TASK PROMPT: Where in the listing does the string "tweets" appear? Copy every line that holds it.
╭─ RECORDED INFORMATION
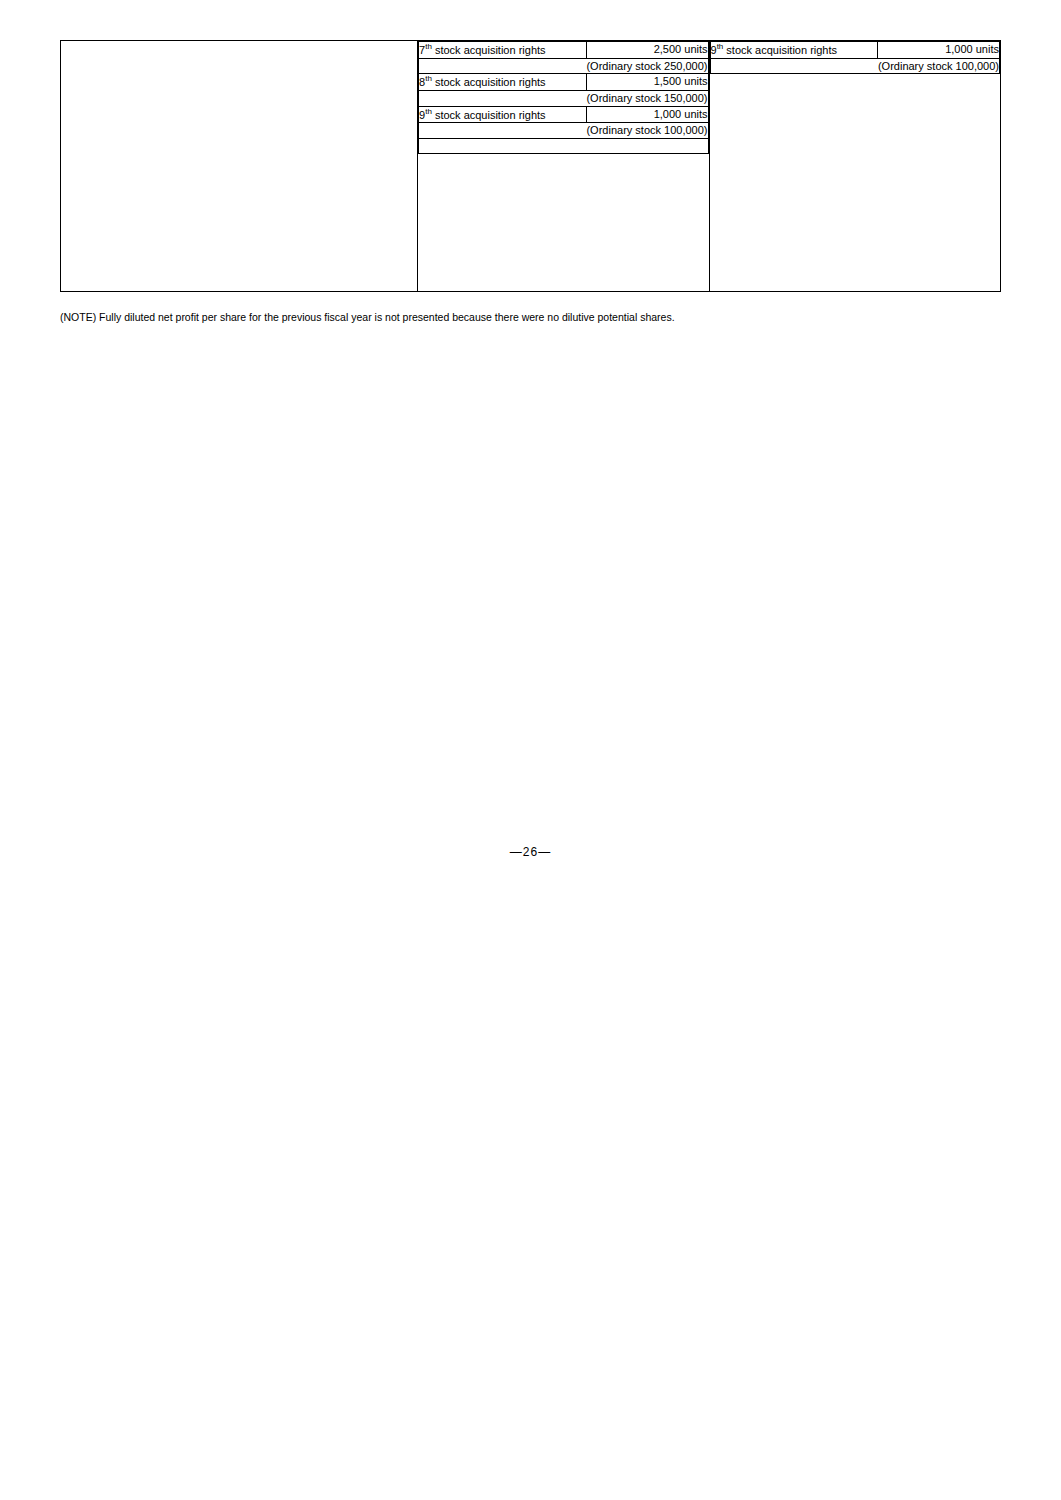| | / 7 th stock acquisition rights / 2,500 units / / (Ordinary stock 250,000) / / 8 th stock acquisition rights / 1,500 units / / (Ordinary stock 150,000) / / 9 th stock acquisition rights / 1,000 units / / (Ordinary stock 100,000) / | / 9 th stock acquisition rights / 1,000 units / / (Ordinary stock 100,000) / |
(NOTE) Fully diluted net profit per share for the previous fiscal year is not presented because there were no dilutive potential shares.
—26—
╰─
╭─ RECORDED INFORMATION
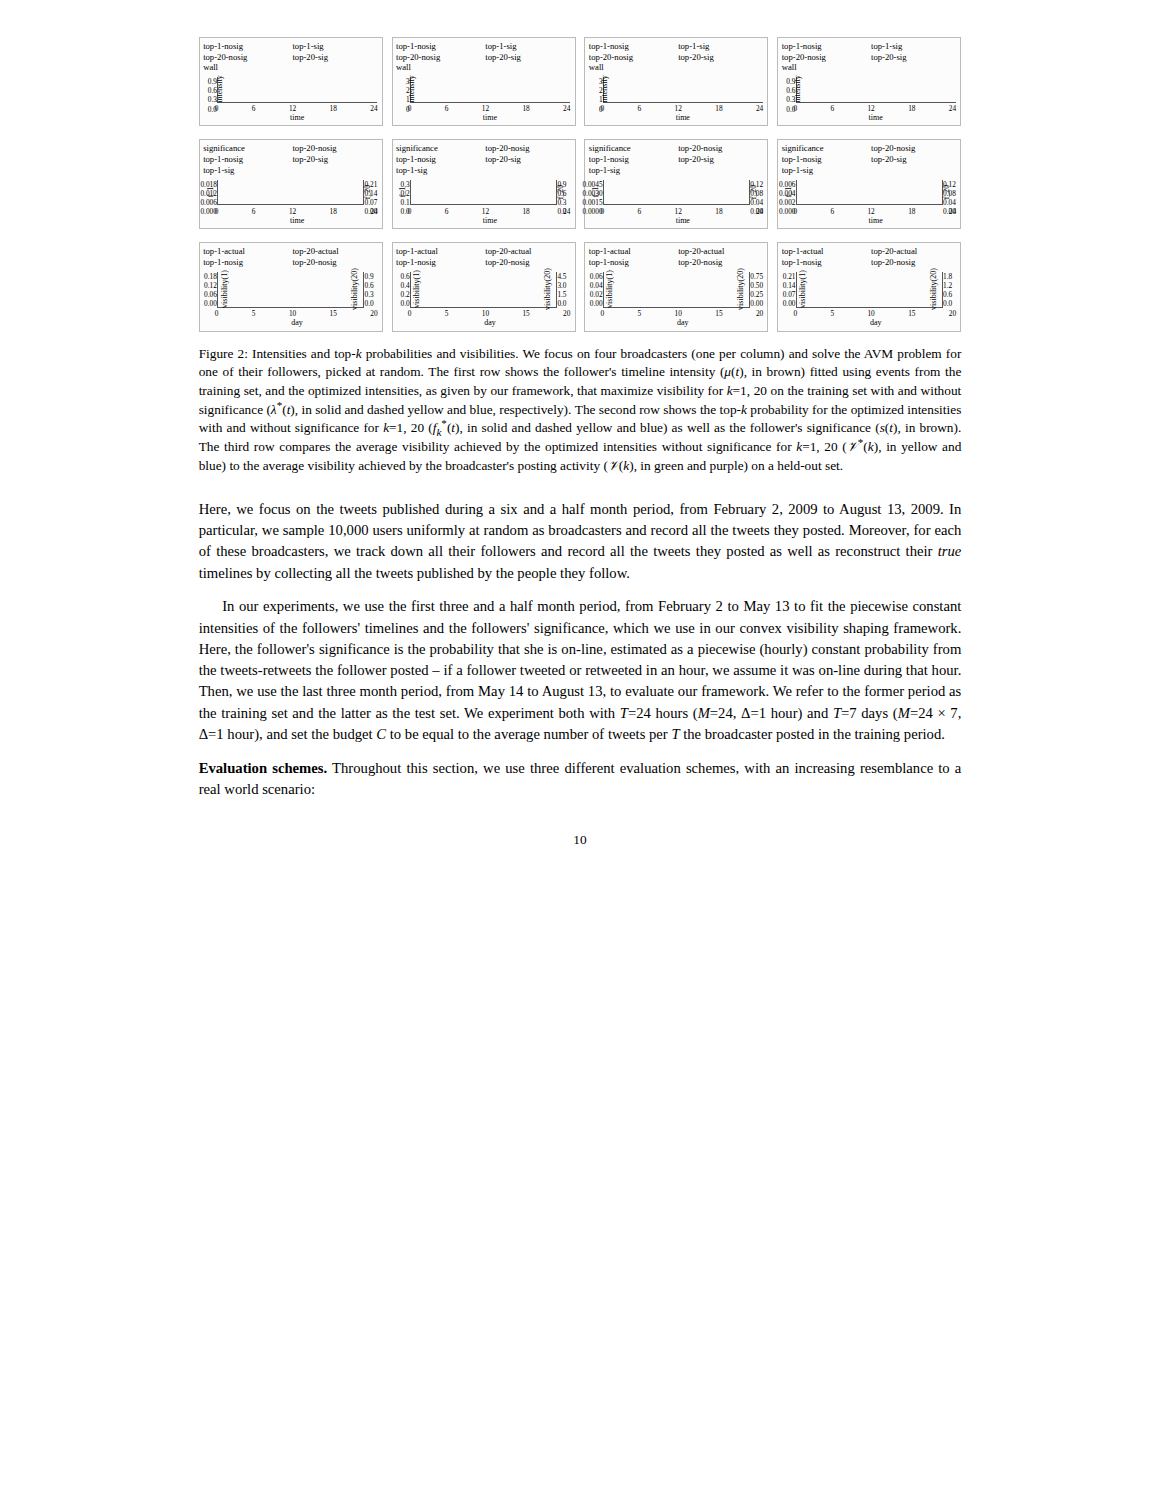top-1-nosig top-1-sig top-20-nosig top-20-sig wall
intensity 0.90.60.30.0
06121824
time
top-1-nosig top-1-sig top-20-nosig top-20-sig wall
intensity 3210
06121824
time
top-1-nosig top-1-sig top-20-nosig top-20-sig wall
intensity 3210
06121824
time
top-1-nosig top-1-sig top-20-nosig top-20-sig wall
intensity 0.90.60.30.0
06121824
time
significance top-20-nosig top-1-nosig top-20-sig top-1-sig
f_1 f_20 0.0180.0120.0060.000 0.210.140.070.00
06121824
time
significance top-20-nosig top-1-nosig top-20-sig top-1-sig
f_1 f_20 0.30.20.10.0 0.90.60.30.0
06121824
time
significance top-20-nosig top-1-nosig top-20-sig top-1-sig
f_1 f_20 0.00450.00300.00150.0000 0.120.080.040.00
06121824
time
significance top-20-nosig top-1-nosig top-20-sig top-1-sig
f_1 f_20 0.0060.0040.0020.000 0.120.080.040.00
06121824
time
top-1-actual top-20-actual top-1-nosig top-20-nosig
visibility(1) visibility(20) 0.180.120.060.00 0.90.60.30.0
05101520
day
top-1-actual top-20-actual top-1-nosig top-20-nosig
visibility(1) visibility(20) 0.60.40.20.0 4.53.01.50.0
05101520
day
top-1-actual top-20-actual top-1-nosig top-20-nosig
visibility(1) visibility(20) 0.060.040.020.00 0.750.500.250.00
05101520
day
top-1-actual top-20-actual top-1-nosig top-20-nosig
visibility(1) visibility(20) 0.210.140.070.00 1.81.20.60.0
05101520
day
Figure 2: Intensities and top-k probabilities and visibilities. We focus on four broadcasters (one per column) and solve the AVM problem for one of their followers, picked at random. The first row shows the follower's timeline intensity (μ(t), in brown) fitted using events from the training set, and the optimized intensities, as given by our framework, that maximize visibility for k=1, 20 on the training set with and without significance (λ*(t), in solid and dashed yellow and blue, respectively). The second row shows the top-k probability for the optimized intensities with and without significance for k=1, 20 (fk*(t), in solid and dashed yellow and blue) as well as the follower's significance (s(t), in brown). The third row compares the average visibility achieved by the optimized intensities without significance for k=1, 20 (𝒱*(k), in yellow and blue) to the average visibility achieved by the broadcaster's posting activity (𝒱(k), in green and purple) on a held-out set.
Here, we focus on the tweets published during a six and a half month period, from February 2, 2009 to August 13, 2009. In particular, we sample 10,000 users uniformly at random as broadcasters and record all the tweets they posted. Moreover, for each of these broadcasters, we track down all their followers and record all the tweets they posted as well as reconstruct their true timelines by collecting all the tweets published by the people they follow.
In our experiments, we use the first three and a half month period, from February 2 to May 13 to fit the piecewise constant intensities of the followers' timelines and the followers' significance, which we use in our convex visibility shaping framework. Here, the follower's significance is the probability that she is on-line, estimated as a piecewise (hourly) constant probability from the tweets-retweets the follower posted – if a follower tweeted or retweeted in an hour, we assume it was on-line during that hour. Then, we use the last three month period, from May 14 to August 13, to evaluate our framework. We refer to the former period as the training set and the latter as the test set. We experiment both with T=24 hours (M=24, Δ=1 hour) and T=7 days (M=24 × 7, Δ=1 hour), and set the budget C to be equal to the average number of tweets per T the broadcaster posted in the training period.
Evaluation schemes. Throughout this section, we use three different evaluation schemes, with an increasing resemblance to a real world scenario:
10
╰─
EXERCISE ANSWER:
Here, we focus on the tweets published during a six and a half month period, from February 2, 2009 to August 13, 2009. In particular, we sample 10,000 users uniformly at random as broadcasters and record all the tweets they posted. Moreover, for each of these broadcasters, we track down all their followers and record all the tweets they posted as well as reconstruct their true timelines by collecting all the tweets published by the people they follow.
In our experiments, we use the first three and a half month period, from February 2 to May 13 to fit the piecewise constant intensities of the followers' timelines and the followers' significance, which we use in our convex visibility shaping framework. Here, the follower's significance is the probability that she is on-line, estimated as a piecewise (hourly) constant probability from the tweets-retweets the follower posted – if a follower tweeted or retweeted in an hour, we assume it was on-line during that hour. Then, we use the last three month period, from May 14 to August 13, to evaluate our framework. We refer to the former period as the training set and the latter as the test set. We experiment both with T=24 hours (M=24, Δ=1 hour) and T=7 days (M=24 × 7, Δ=1 hour), and set the budget C to be equal to the average number of tweets per T the broadcaster posted in the training period.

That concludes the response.